The basis of our 3D clock tree synthesis algorithm is [7], where we extend [7] so that (1) we can handle more than 2 dies, (2) we can decide on which die of the 3D stack to place the clock source, (3) we perform buffer insertion to minimize clock slew. Our algorithm consists of two main steps: (1) 3D abstract tree topology generation, and (2) embedding and slewaware buffering. First, we generate a 3D abstract tree based on 3D Method of Means and Medians (3D-MMM) algorithm. The



Fig. 2. 3D abstract trees with 3D-MMM algorithm under various TSV upper bound. (a) 2D version, where thick lines denote TSV connection, (b) 3D version, (c) binary abstract trees, where the dots denote TSVs.

3D-MMM algorithm basically determines which pair of nodes to connect together and use TSVs if necessary while building a binary tree in a top-down fashion. For an *n*-die clock tree, the 3D abstract tree is a *n*-colored binary tree to identify the die index of clock source, sinks and internal nodes.
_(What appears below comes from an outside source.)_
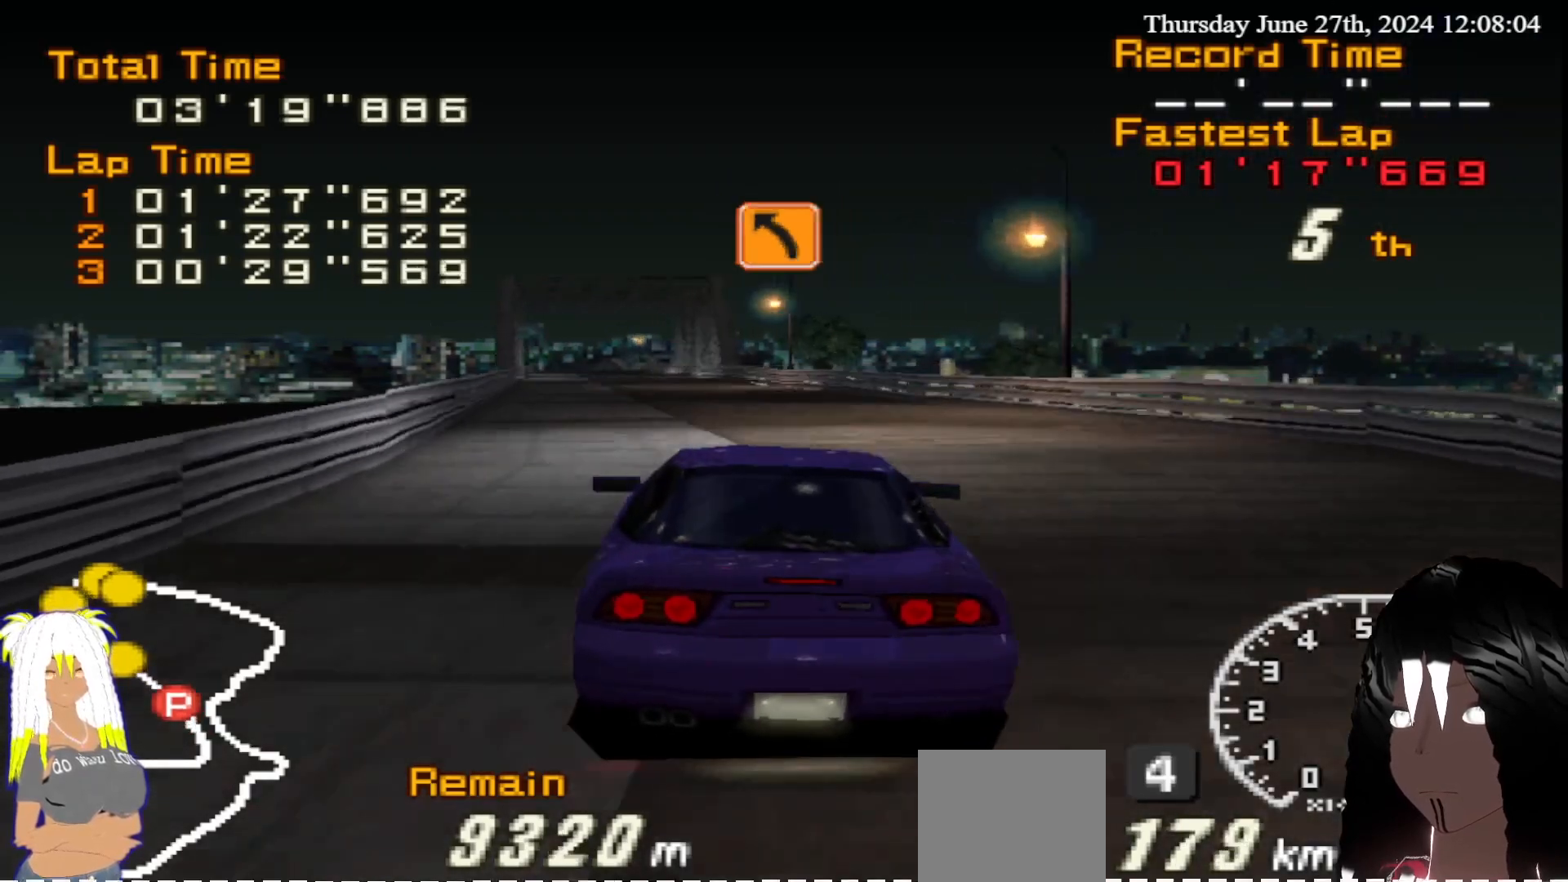
{"buttons": ["R2"], "left_stick": "center", "right_stick": "center", "events": [[100, "left_stick", "center"], [317, "left_stick", "up-left"], [483, "left_stick", "center"]]}
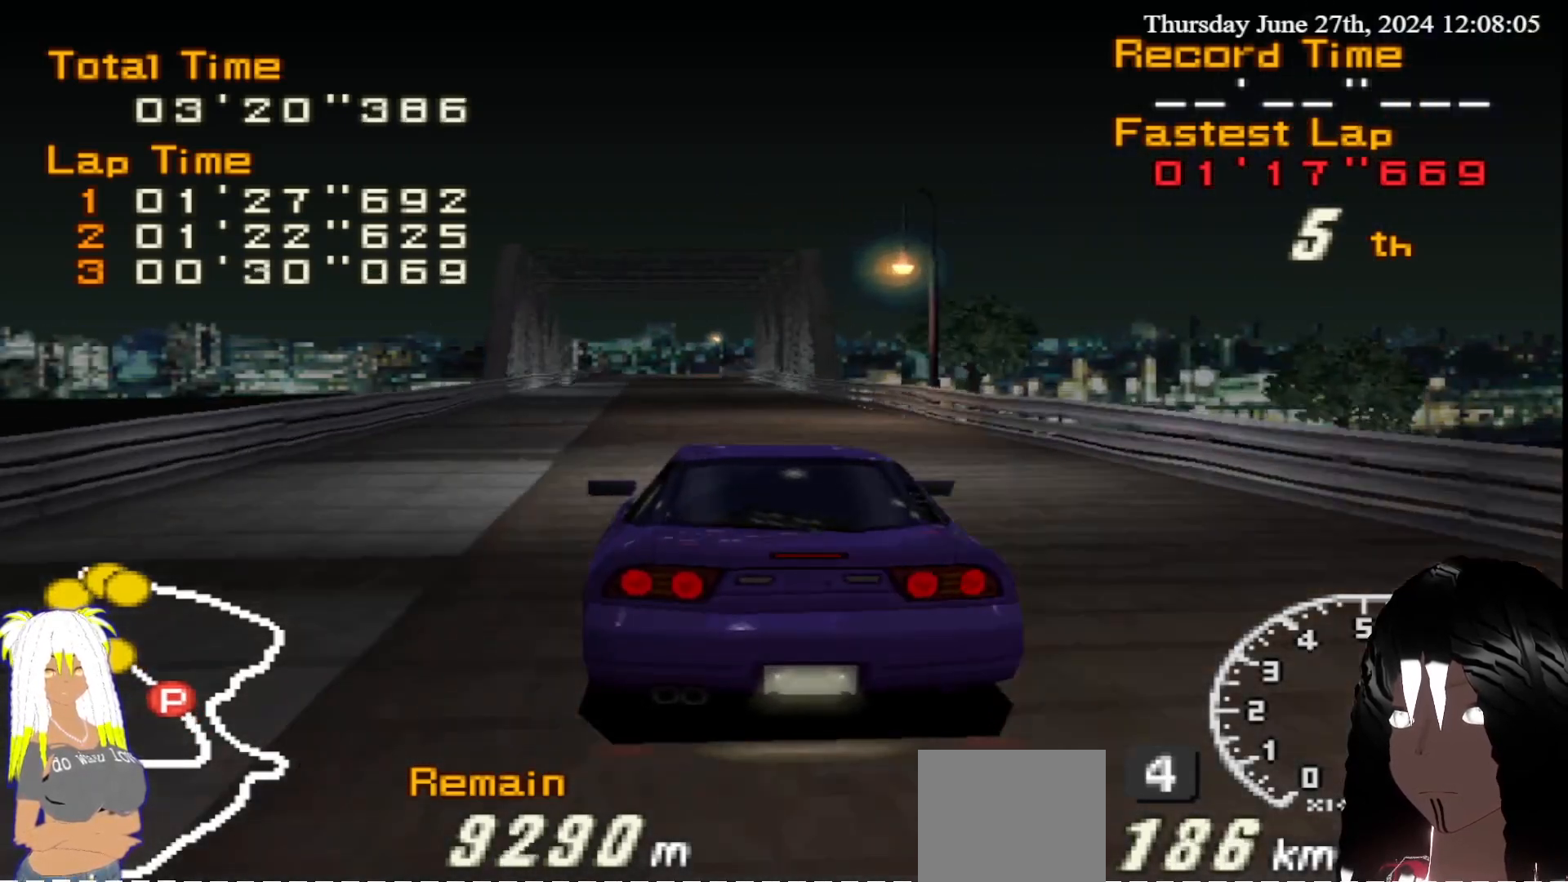
{"buttons": ["R2"], "left_stick": "center", "right_stick": "center", "events": []}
The goal of TSV usage is to evenly distribute the TSVs across the die area and satisfy the given TSV bound. A TSV is used if we decide to connect a pair of nodes in different dies. Figure 2 shows an illustration of 2-die stack with various TSV upper bound. A larger TSV bound tends to move TSVs closer to the sink nodes and cause more vertical clock connections than horizontal connections.

Once a 3D abstract tree is obtained, we use the deferredmerge embedding (DME) algorithm [11] to geometrically embed (= route) the abstract tree under the "zero-skew" goal based on Elmore delay model. Different from the existing 2D design [12], [13], [14], which focused on slew-aware buffer insertion after clock routing, our slew-aware buffering is performed during the bottom-up embedding procedure. The goal of slew-aware buffering is to locate buffers while merging sub-sets, so that the load capacitances of buffers are within the given bound (CMAX). The impact of CMAX on 3D clock slew is discussed in section III-C.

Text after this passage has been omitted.